Employing Disabled People and those with long term health conditions.
There can be good business reasons for encouraging applications from disabled people or those with a long term health condition.
- It can increase the number and available choice of high quality applicants.
- Most people with an impairment can work alongside other colleagues with no – or very little – special assistance. Some people may need an adjustment to their working environment or working practices, but these are not necessarily expensive or complicated; and there may be financial or support based assistance available.
- Some of these adjustments can also bring benefits for other employees and customers, such as using wheelchair access ramps (easier for parents with toddlers using pushchairs), handrails on steep steps or simply promoting a company as an equal opportunities employer.
- It is nearly always more cost effective to retain an experienced, skilled employee who has become ill or disabled, than to recruit and train new staff given the costs involved. It is also good for the individual.
- It can bring additional useful skills to the business, such as the ability to use Sign Language
- Some employers have found disabled employees stay in the job for longer, and have a strong commitment to work as well as good punctuality and low rates of absence. Equally some individuals can make a valued contribution to the work place by being prepared to carry out essential but perhaps routine and/or repetitive tasks very well.
- It can help create a workforce that reflects the diverse range of contacts the business has and the community in which it is based. This may can also help increase the number of customers with impairments using an employer’s service and improve staff morale, since they will view the organisation as more representative and diverse.

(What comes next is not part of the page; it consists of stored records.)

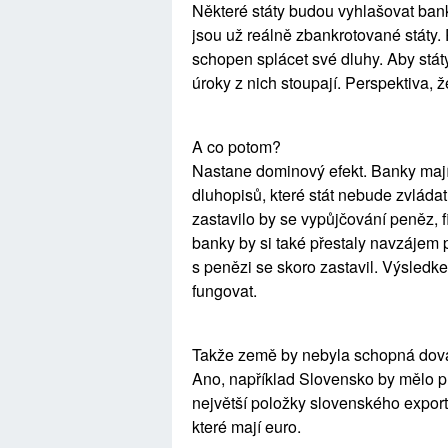
Některé státy budou vyhlašovat ban
jsou už reálně zbankrotované státy.
schopen splácet své dluhy. Aby stát
úroky z nich stoupají. Perspektiva, že
A co potom?
Nastane dominový efekt. Banky mají
dluhopisů, které stát nebude zvládat 
zastavilo by se vypůjčování peněz, fi
banky by si také přestaly navzájem p
s penězi se skoro zastavil. Výsledk
fungovat.
Takže země by nebyla schopná dová
Ano, například Slovensko by mělo pr
největší položky slovenského expor
které mají euro.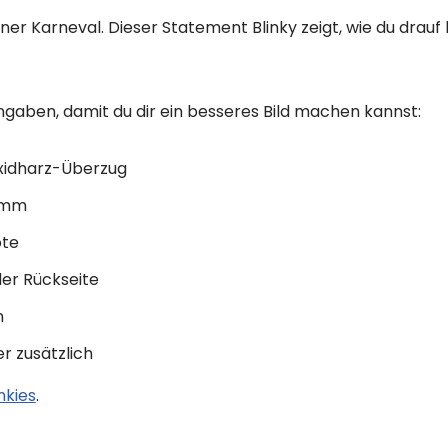
ölner Karneval. Dieser Statement Blinky zeigt, wie du drauf 
ngaben, damit du dir ein besseres Bild machen kannst:
oxidharz-Überzug
2 mm
ote
der Rückseite
n
r zusätzlich
inkies
.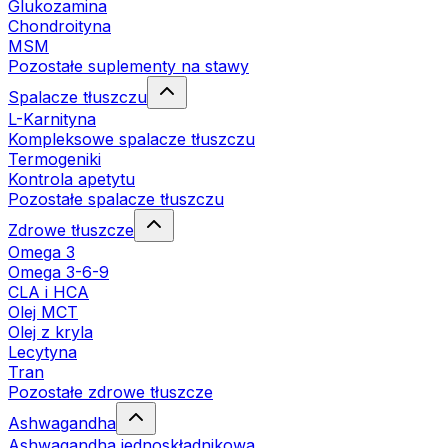
Glukozamina
Chondroityna
MSM
Pozostałe suplementy na stawy
Spalacze tłuszczu
L-Karnityna
Kompleksowe spalacze tłuszczu
Termogeniki
Kontrola apetytu
Pozostałe spalacze tłuszczu
Zdrowe tłuszcze
Omega 3
Omega 3-6-9
CLA i HCA
Olej MCT
Olej z kryla
Lecytyna
Tran
Pozostałe zdrowe tłuszcze
Ashwagandha
Ashwagandha jednoskładnikowa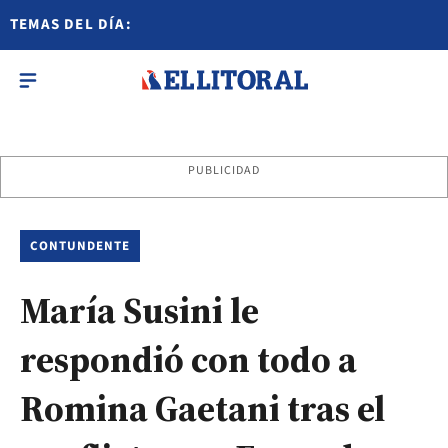
TEMAS DEL DÍA:
PUBLICIDAD
CONTUNDENTE
María Susini le
respondió con todo a
Romina Gaetani tras el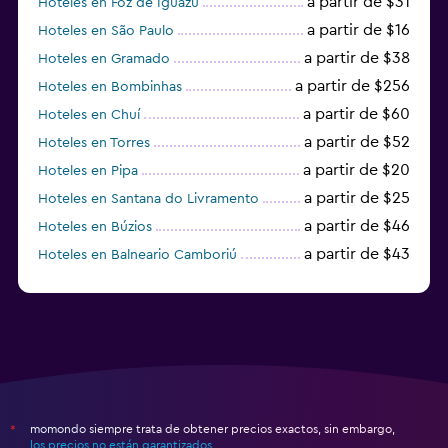
a partir de $31
Hoteles en Foz de Iguazu
a partir de $16
Hoteles en São Paulo
a partir de $38
Hoteles en Gramado
a partir de $256
Hoteles en Bombinhas
a partir de $60
Hoteles en Chuí
a partir de $52
Hoteles en Torres
a partir de $20
Hoteles en Pipa
a partir de $25
Hoteles en Santana do Livramento
a partir de $46
Hoteles en Búzios
a partir de $43
Hoteles en Balneario Camboriú
a partir de $27
Hoteles en Bonito
momondo siempre trata de obtener precios exactos, sin embargo,
*
los precios no están garantizados
.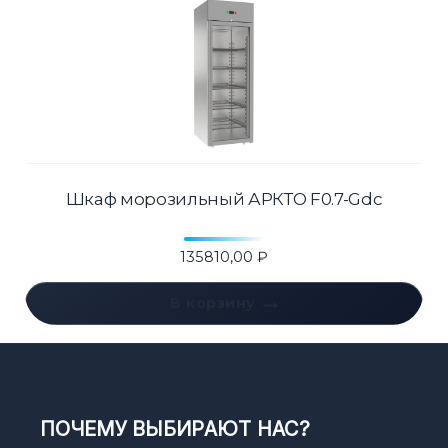
Шкаф морозильный АРКТО F0.7-Gdc
135810,00
₽
В корзину
ПОЧЕМУ ВЫБИРАЮТ НАС?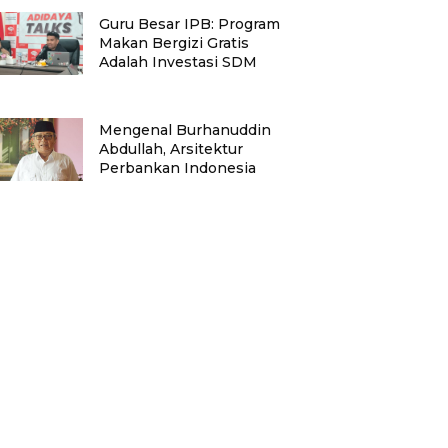
Guru Besar IPB: Program
Makan Bergizi Gratis
Adalah Investasi SDM
Mengenal Burhanuddin
Abdullah, Arsitektur
Perbankan Indonesia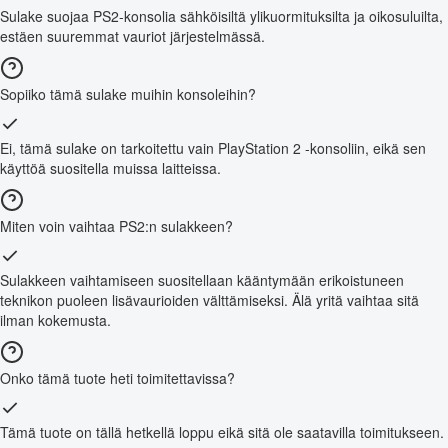
Sulake suojaa PS2-konsolia sähköisiltä ylikuormituksilta ja oikosuluilta,
estäen suuremmat vauriot järjestelmässä.
Sopiiko tämä sulake muihin konsoleihin?
Ei, tämä sulake on tarkoitettu vain PlayStation 2 -konsoliin, eikä sen
käyttöä suositella muissa laitteissa.
Miten voin vaihtaa PS2:n sulakkeen?
Sulakkeen vaihtamiseen suositellaan kääntymään erikoistuneen
teknikon puoleen lisävaurioiden välttämiseksi. Älä yritä vaihtaa sitä
ilman kokemusta.
Onko tämä tuote heti toimitettavissa?
Tämä tuote on tällä hetkellä loppu eikä sitä ole saatavilla toimitukseen.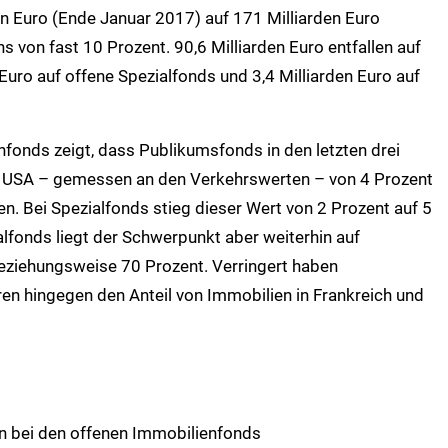
en Euro (Ende Januar 2017) auf 171 Milliarden Euro
 von fast 10 Prozent. 90,6 Milliarden Euro entfallen auf
Euro auf offene Spezialfonds und 3,4 Milliarden Euro auf
fonds zeigt, dass Publikumsfonds in den letzten drei
en USA – gemessen an den Verkehrswerten – von 4 Prozent
n. Bei Spezialfonds stieg dieser Wert von 2 Prozent auf 5
lfonds liegt der Schwerpunkt aber weiterhin auf
eziehungsweise 70 Prozent. Verringert haben
ren hingegen den Anteil von Immobilien in Frankreich und
n bei den offenen Immobilienfonds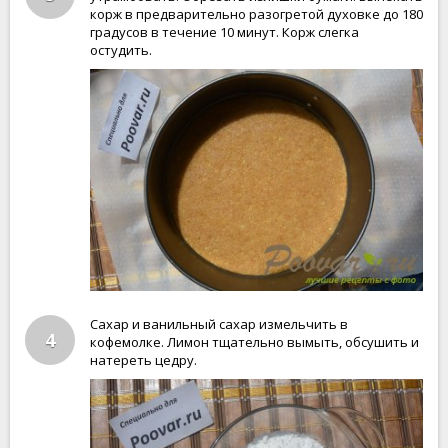
корж в предварительно разогретой духовке до 180
градусов в течение 10 минут. Корж слегка
остудить.
Сахар и ванильный сахар измельчить в
4
кофемолке. Лимон тщательно вымыть, обсушить и
натереть цедру.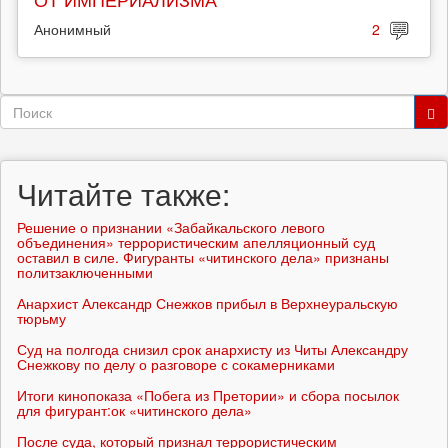
Анонимный
2
Форма
поиска
Поиск
Читайте также:
Решение о признании «Забайкальского левого
объединения» террористическим апелляционный суд
оставил в силе. Фигуранты «читинского дела» признаны
политзаключенными
Анархист Александр Снежков прибыл в Верхнеуральскую
тюрьму
Суд на полгода снизил срок анархисту из Читы Александру
Снежкову по делу о разговоре с сокамерниками
Итоги кинопоказа «Побега из Претории» и сбора посылок
для фигурант:ок «читинского дела»
После суда, который признал террористическим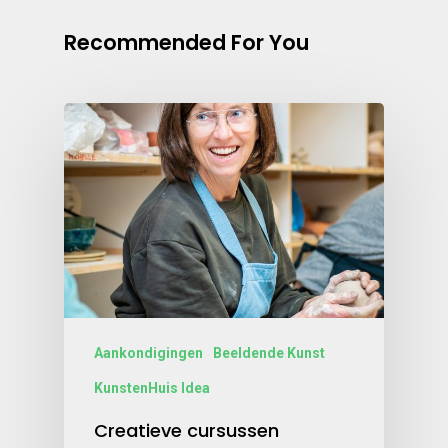
Recommended For You
Aankondigingen
Beeldende Kunst
KunstenHuis Idea
Creatieve cursussen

- Under certain circumstances, it can be lawful for an employer to treat a disabled person more favourably in comparison to a non-disabled person. The new “positive action provisions” of the 2010 Equality Act mean that an employer may recruit or promote a candidate who is of equal merit to another candidate, if he or she reasonably thinks the candidate: has a “protected characteristic” such as disability, that is underrepresented in the workforce; or that people with that characteristic suffer a disadvantage connected to that characteristic.
- Adopting good practice and complying with the duties and requirements of the Equality Act raises a profile as a good employer and reduces the risk of litigation.
The Disability Confident scheme is designed to help recruit and retain disabled people and people with health conditions for their skills and talent.
The Chartered Institute of Personnel and Development (CIPD) has published comprehensive information about disability and employment.
The RNIB has published a comprehensive guide to vocational rehabilitation, that is, helping someone with a health problem to stay at, return to, or remain in work.